Bachelors Barge Club occupied several boathouses in succession before 1860, when it built a stone building.
In 1884, architects Edward Hazelhurst and Samuel Huckel, Jr. designed the club's social up-river house in East Falls, the Bachelor's Button. The two architects had teamed up in 1881, and maintained a 20-year partnership that produced residential and ecclesiastical architecture including the Union Methodist Church and the Mother Bethel A.M.E. Church.

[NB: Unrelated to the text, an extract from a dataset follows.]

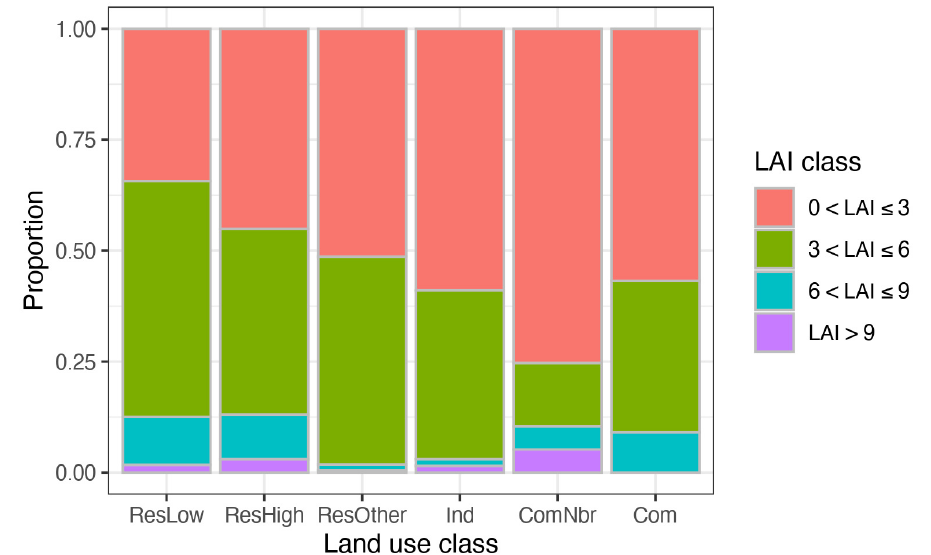
Figure 3. LAI (leave area index) distribution across land use classes.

In 1893, the Fairmount Park Commission allowed the club to replace its 1860 building. In 1894, construction was finished on the Mediterranean-style boathouse at #6 Boathouse Row, which was also designed by the Harlehurst and Huckel team. Huckel became a member of Bachelors after designing its boathouse. Today, the building remains relatively unchanged.

==Wharton Crew==
The several organizations that row out of Bachelors include the Wharton Crew Team, which is the rowing team for Wharton Business School at the University of Pennsylvania. All other University of Pennsylvania crews row out of College Boat Club. Wharton Crew is one of the largest graduate and professional student athletic clubs at Penn. The program owns two Vespoli eight shells –– the Wharton Journal and the Russell Palmer. In 1997, team member and co-captain, John Hall, broke the world record in the master's lightweight 2000 meter ergometer.